Wednesday, December 1, 2010

Jesus: King of Glory, Servant of All

Click Here to Listen to Sunday, November 28, 2010 Sermon by Pastor Chip Moody

Scripture Reference:  Isaiah 9:1-7, Isaiah 53, Matthew 20:25-28, Philippians 2:5-11

Israel in the time of Jesus birth wanted deliverance. But it did not want deliverance from sin and guiltiness before a God who wanted his children back in his arms.  They wanted instead political and cultural deliverance. After all, they were occupied by the Romans. Their leader, King, Herod, was a powerless puppet, a stooge for Caesar.  A nefarious Pontius Pilate was the treacherous procurator of Israel--what the government now called a Roman Territory.

So many started following Jesus because they had high hopes--hopes that this new potential Messiah was also their
potential military general.  (Even his name, Y’Shua, was the name Joshua, reminding them of a hero that led Israel into Promised Land.)  But many stopped following Jesus when they realized his true intention.

Jesus did not come to solve their political problems, nor to drive out the Roman soldiers guarding every street with sword and spear.  He did not come brandishing weapons of war. He did not come with a set of campaign promises to be forgotten after the election.  He did not come campaigning for general, national philosopher, or statesman for the Sanhedrin (the ancient Knesset).

Jesus of Nazareth was nothing that anyone expected, and few wanted.  He was not a King on a white steed marching gloriously into Jerusalem.  Instead he rode into Jerusalem on a donkey and told Pilate he was a King--but not of a kingdom in this world.  He also would not rule with an iron fist.  But would instead teach his followers that one would be the greatest by being least of all, by serving others.

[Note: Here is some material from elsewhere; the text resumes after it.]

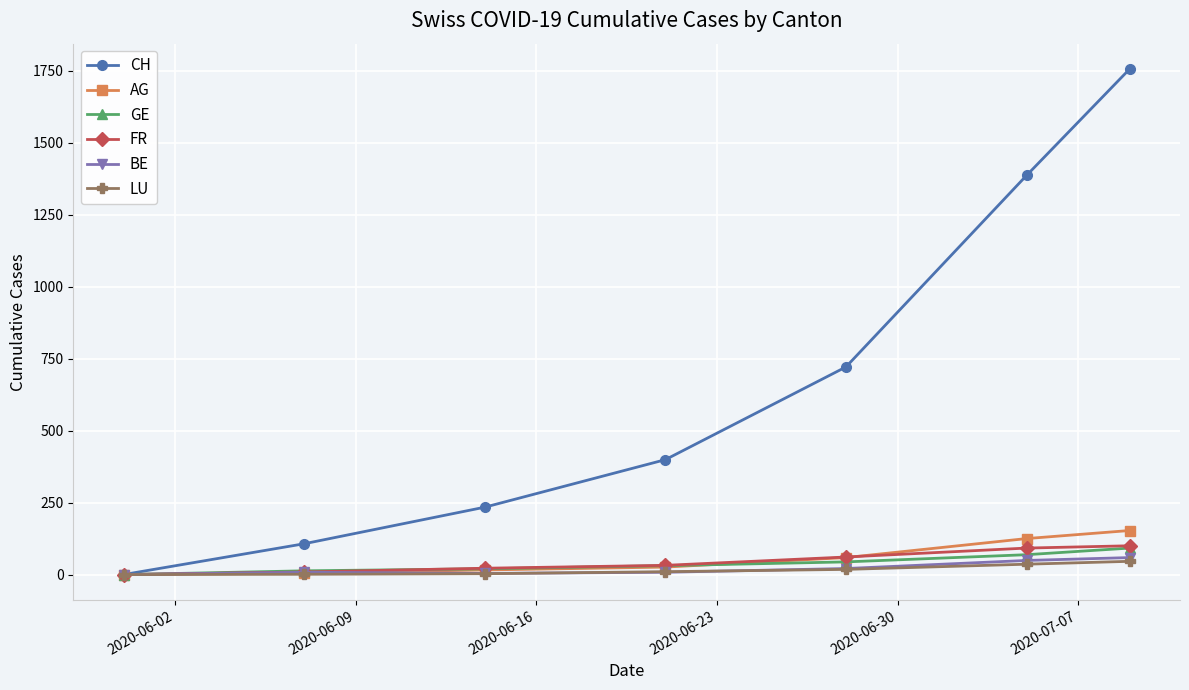

What is the maximum value for GE?

92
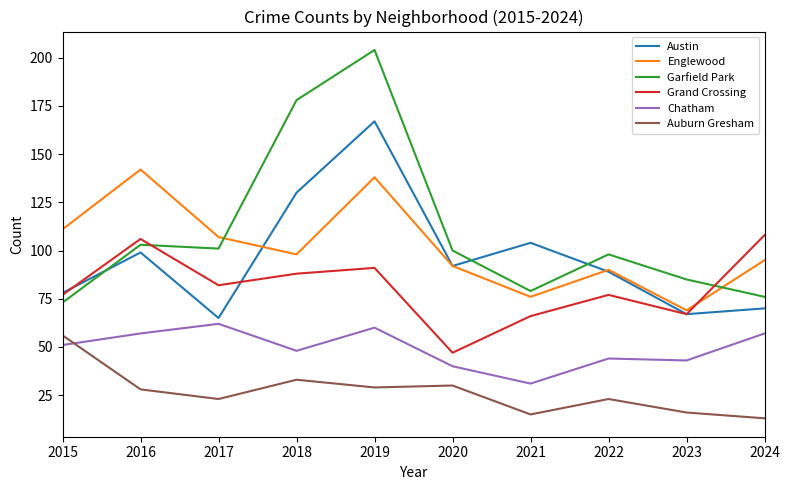

Which category has the highest value across all series?

2019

The point of all the above being, who is the Messiah Israel should have expected?

I submit to you that the prophets were very clear in describing a Messiah who was to be a King--yet a king who suffers.  A mighty prince--but one who brings peace with God, not peace with Rome.

Here is the King and Prince part:

“The people walking in darkness have seen a great light; on those living in the land of the shadow of death a light has dawned. . . For to us a child is born, to us a son is given, and the government will be on his shoulders. And he will be called Wonderful Counselor, Mighty God, Everlasting Father, Prince of Peace.  7 Of the increase of his government and peace there will be no end. He will reign on David's throne and over his kingdom, establishing and upholding it with justice and righteousness from that time on and forever. The zeal of the LORD Almighty will accomplish this.”     
Isaiah 9:2, 6-7  

And here is the Suffering Servant part:

“But he was pierced for our transgressions, he was crushed for our iniquities; the punishment that brought us peace was upon him, and by his wounds we are healed.  6 We all, like sheep, have gone astray, each of us has turned to his own way; and the LORD has laid on him the iniquity of us all.  7 He was oppressed and afflicted, yet he did not open his mouth; he was led like a lamb to the slaughter, and as a sheep before her shearers is silent, so he did not open his mouth.  8 By oppression and judgment he was taken away. And who can speak of his descendants? For he was cut off from the land of the living; for the transgression of my people he was stricken.  9 He was assigned a grave with the wicked, and with the rich in his death, though he had done no violence, nor was any deceit in his mouth.  10 Yet it was the LORD's will to crush him and cause him to suffer, and though the LORD makes his life a guilt offering, he will see his offspring and prolong his days, and the will of the LORD will prosper in his hand.”  Isaiah 53:5-10  

All the political posturing of national leaders reminds me of an event in the NT:  

Matthew 20:25-28  tells how Jesus called them together and said, "You know that the rulers of the Gentiles lord it over them, and their high officials exercise authority over them.  Not so with you. Instead, whoever wants to become great among you must be your servant,  and whoever wants to be first must be your slave--  just as the Son of Man did not come to be served, but to serve, and to give his life as a ransom for many."

So what does this mean for us?  How do we apply this message about the coming King so serves and suffers?

One word: Worship.

Holy, penitent, humble, searching worship of Jesus the Christ.

Philippians tells  us that Jesus, “being in very nature God, did not consider equality with God something to be clung to, but made himself nothing, taking the very nature of a servant, being made in human likeness. And being found in appearance as a man, he humbled himself and became obedient to death-- even death on a cross! Therefore God exalted him to the highest place and gave him the name that is above every name, that at the name of Jesus every knee should bow, in heaven and on earth and under the earth,  and every tongue confess that Jesus Christ is Lord, to the glory of God the Father.”

Bow in worship of this Christ who has come to serve and lead you. It is up to you.

Please, make it happen this Christmas.